Jede staatliche Schule in Thüringen erhält im Kalenderjahr ein Schulbudget in Höhe von 30 Euro je Schülerin bzw. Schüler. Das Schulbudget wird dafür verwendet, außerunterrichtliche Angebote zu finanzieren. Außerdem wird es für unterschiedliche Maßnahmen für Lehr- und andere Fachkräfte verwendet.

Was treibt Sie bei Ihrer musikalischen Arbeit im Nachmittagsbereich von Grundschulen an?

Mir macht die Chorarbeit großen Spaß, ich arbeite gern mit Kindern. Mir ist es wichtig, dass die Kinder etwas Sinnvolles machen. Da ich selbst in verschiedenen Chören mitsinge, möchte ich den Kindern dieses Erlebnis auch gern bieten.In Suhl haben wir 35 Kinder aus etwa acht Nationen – die Sprache zu fördern ist wichtig! Und dass die Kinder durch das Singen gestärkt werden. Wir machen auch viel Sozialarbeit. Darüber hinaus bin ich Chorleiterin im Kindercamp vom Chorverband Thüringen seit einigen Jahren.


Sie arbeiten in einer ländlichen Region in Thüringen. Was sind Ihre spezifischen Erfahrungen, was die Chorarbeit mit Kindern angeht?

Auf dem Dorf gibt es viele andere Chöre, da singen auch Oma und Opa mit. Da ist es klar, dass die Kinder dann auch für den Chor interessieren. Hier zum Beispiel übernimmt der gemischte Chor die Chorverbandsgebühren für die Kinder im Chor. In den Ortschaften, wo es schon gemischte Chöre gibt, läuft es auch mit den Kinderchören – so ist meine Erfahrung. Bei den Schulchören ist es anders: Die gemischten Chöre haben auf die Schulen keinen Einfluss, denn die Schulen sind meistens in der Stadt. Wenn die Kids dann in die fünfte Klasse kommen und dafür zur Schule in die Stadt fahren, wird es schwierig. Ich kenne zwei Jugendliche, die singen im Erwachsenenchor 30 Kilometer weit weg, weil dort auch Popsongs gesungen werden. Ich  nehme sie mit zur Probe, weil sie sonst gar nicht an diesem Angebot teilnehmen könnten.

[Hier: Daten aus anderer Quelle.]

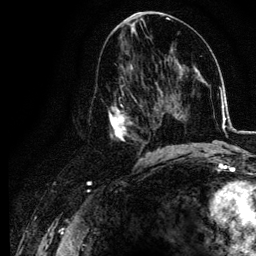
Breast MRI, one axial slice; cropped to one breast; dynamic contrast-enhanced series, time point 2 of 6 at this slice position (early post-contrast); 3 T; TE 4.2 ms, TR 7.9 ms; 1.2 mm slice thickness; 256 × 256 image matrix, field of view 170 × 170 mm. Female patient.
Outlined on this slice (semi-automatic segmentation, software-assisted and operator-edited):
- enhancing-tissue mask used for the functional tumour volume (all voxels passing the contrast-enhancement thresholds inside the analysis volume; usually the tumour): bounding box (x1, y1, x2, y2) in pixels: (108, 74, 155, 157)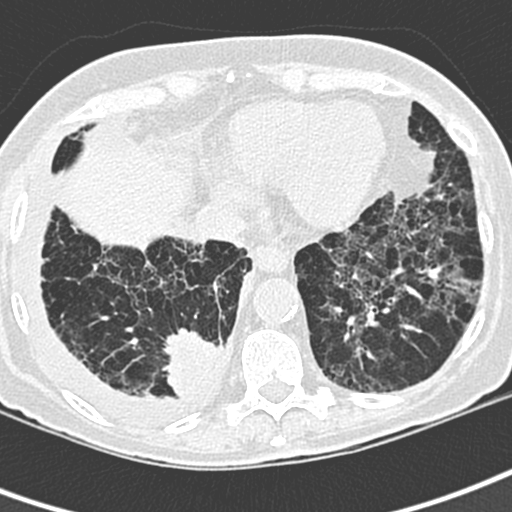
Low-dose screening chest CT, one axial slice; position 77 of 220 along the scan axis; 120 kVp; lung window (W 1500 / L -600 HU); 512 × 512 image matrix, field of view 288 × 288 mm.
Annotated regions visible in this slice (manually delineated by an expert):
- lesion 1 (tumor, lower lobe of right lung): bounding box (x1, y1, x2, y2) in pixels: (164, 329, 222, 397)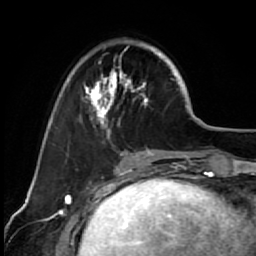
Breast MRI (dynamic contrast-enhanced), one axial slice; position 21 of 64 along the scan axis; cropped to one breast; dynamic contrast-enhanced series, time point 2 of 7 at this slice position (early post-contrast); 1.5 T; TE 2.6 ms, TR 5.6 ms; 2.5 mm slice thickness; 256 × 256 image matrix. Female patient.
Structures marked on this image (semi-automatic segmentation, software-assisted and operator-edited):
- enhancing-tissue mask used for the functional tumour volume (all voxels passing the contrast-enhancement thresholds inside the analysis volume; usually the tumour): bounding box (x1, y1, x2, y2) in pixels: (67, 39, 173, 144)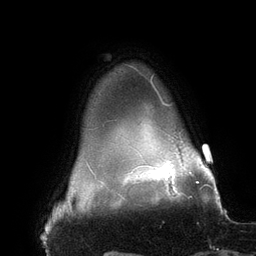
Breast MRI (dynamic contrast-enhanced), one axial slice. Position 130 of 134 along the scan axis. Cropped to one breast. Dynamic contrast-enhanced series, time point 2 of 6 at this slice position (early post-contrast). 3 T. TE 2.7 ms, TR 6.5 ms. 1.2 mm slice thickness. 256 × 256 image matrix. Female patient.
Outlined on this slice (semi-automatically segmented with operator editing):
- enhancing-tissue mask used for the functional tumour volume (all voxels passing the contrast-enhancement thresholds inside the analysis volume; usually the tumour): bounding box [x1, y1, x2, y2] px = [151, 75, 196, 178]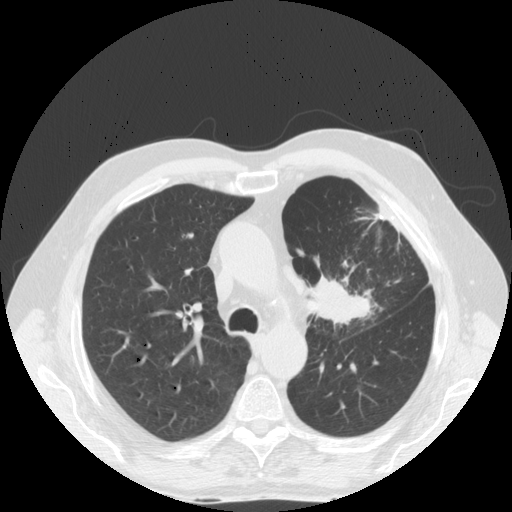
Chest CT (low-dose screening protocol), one axial image; first (baseline) screen; lung window (W 1500 / L -600 HU); 2.5 mm slice thickness; slice 52 of 171 in the series; 512 × 512 image matrix. Male, age 70 years at enrolment. Former smoker at enrolment.
Expert reader's lesion annotation, box from (x=294, y=255) to (x=390, y=344) px. Reader record for this screening exam (exam-level; its link to the box is not recorded): non-calcified nodule or mass ≥4 mm, left upper lobe, 46 × 31 mm, spiculated (stellate) margins, soft tissue attenuation. Official screen result: positive, change unspecified: nodule(s) >= 4 mm or enlarging nodule(s), mass(es), or other non-specific abnormalities suspicious for lung cancer. Participant outcome: lung cancer diagnosed 78 days after this screen — squamous cell carcinoma, NOS, left upper lobe, poorly differentiated (G3), stage IIIB (AJCC 6th edition), 46 mm at pathology.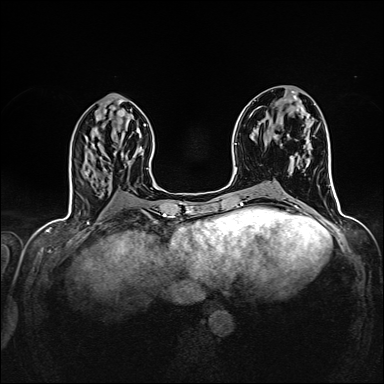
Breast MRI (dynamic contrast-enhanced), one axial slice; slice 63 of 160 in the series (ordered by position); dynamic contrast-enhanced series, time point 2 of 7 at this slice position (early post-contrast); 1.5 T; TE 2.4 ms, TR 5.2 ms; 1 mm slice thickness; 384 × 384 image matrix. Female patient.
Annotated regions visible in this slice (semi-automatically segmented with operator editing):
- enhancing-tissue mask used for the functional tumour volume (all voxels passing the contrast-enhancement thresholds inside the analysis volume; usually the tumour): bounding box (x1, y1, x2, y2) in pixels: (275, 135, 278, 137)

Ich kenne zwei Jugendliche, die singen im Erwachsenenchor 30 Kilometer weit weg, weil dort auch Popsongs gesungen werden.

Was ist Ihnen abschließend noch wichtig zu sagen?

Das große Problem ist: Die Chorleitenden sind nicht da! Wir haben da einen großen Chorleitermangel. Wenn man hier sagt: ‚Ich möchte einen Schulchor gründen‘, hat man es leicht!

Vielen Dank für das Gespräch!

Das Gespräch führte Hendrike Schoof (DCJ-Geschäftsstelle). Das Interview ist entstanden im Rahmen des Projektes „Chor & Schule“. Dieses Projekt wird gefördert aus Mitteln der Bundesbeauftragten für Kultur und Medien (BKM) im Rahmen des Förderprogramms „MusikVorOrt“.